Tentò di rapire una neonata a Milano, donna ecuadoriana condannata a 3 anni

Tentò di rapire una neonata a Milano, donna ecuadoriana condannata a 3 anni
La donna di 33 anni ecuadoriana imputata per aver tentato di rapire una neonata, a luglio scorso, alla clinica Mangiagalli di Milano, è stata condannata a 3 anni di carcere. Lo ha deciso la quinta sezione penale del Tribunale che ha accolto al ribasso la richiesta del pm che era di 4 anni e 6 mesi. Le motivazioni saranno depositate entro 15 giorni. La donna, accusata di sequestro di persona aggravato e sottrazione di minori e ora libera, è rimasta in cella a San Vittore per circa sette mesi. Ha risarcito i genitori della piccina che ha tentato di rapire. «Ho avuto paura che il mio compagno mi lasciasse - aveva detto in aula durante il suo esame - è per questo che l'ho fatto. Chiedo perdono alla madre».

La casalinga di Mediglia, che ha già una figlia di 7 anni avuta da una relazione precedente, aveva raccontato di avere avuto «paura» che la nuova relazione con il compagno finisse a causa della perdita del bambino che portava in grembo.
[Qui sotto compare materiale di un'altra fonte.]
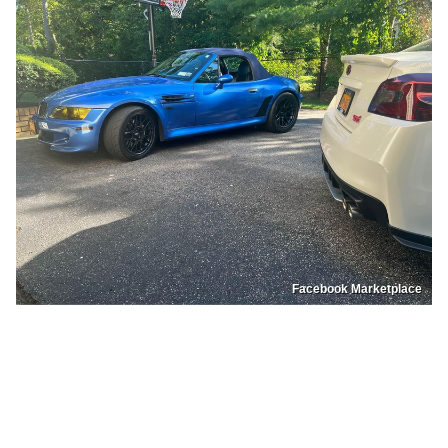
Facebook Marketplace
Questo perché il convivente di prima l'aveva lasciata dopo un aborto spontaneo. I giudici della quinta sezione penale presieduti da Ambrogio Moccia hanno ritenuto di concedere alla signora le attenuanti equivalenti alle aggravanti.


PM AVEVA CHIESTO 4 ANNI E 6 MESI A proporre la pena di 4 anni e mezzo è stato un vice procuratore onorario in veste di pm al termine delle requisitoria nella quale ha messo in luce la «notevole determinazione» a compiere il 'folle gesto' della casalinga 33enne che ha tentato di portare via la piccina in quanto lei mesi prima aveva perso un figlio. La donna, accusata di sequestro di persona aggravato e sottrazione di minori, ha comunque risarcito i genitori della piccina che ha tentato di rapire nel luglio dell'anno scorso.

LA RICOSTRUZIONE Secondo la ricostruzione del pm la casalinga di Mediglia, paese nel Milanese, era stata vista nei giorni precedenti il rapimento nei pressi del 'nidò della clinica Mangiagalli. Quando poi ha preso la neonata è stata inseguita da un'infermiera che le gridava di fermarsi. Cosa che ha fatto in quanto ha capito di non avere scampo. Una volta bloccata «non ha potuto fare altro che riconsegnare la bambina» e a riprova della sua «determinazione» è pure quella borsa che la donna aveva con sé: dentro c'erano cappellini rosa, guantini, calzini, scarpette, un biberon e pure un braccialetto come quelli che in genere si mettono al polso dei bimbi appena nati per identificarli e per evitare che siano scambiato o sottratti dalle loro culle.

Secondo il rappresentate dell'accusa, «alla base del fatto c'è di certo il dramma umano della donna che aveva preso il bambino e che aveva paura di essere lasciata dal marito, ma questo non può influenzare il discorso giuridico».
Il difensore, l'avv. Nicola D'Amore, ha invece sostenuto che la sua assistita ha compiuto il gesto in un momento in cui era incapace di intendere e volere. Ha messo in luce che il risarcimento è stato fatto esclusivamente allo scopo di «chiedere perdono» ai genitori della bambina. Ovviamente ha chiesto l'assoluzione e in subordine il minimo edittale della pena. A breve è attesa la sentenza dei giudici della quinta sezione penale del Tribunale di Milano.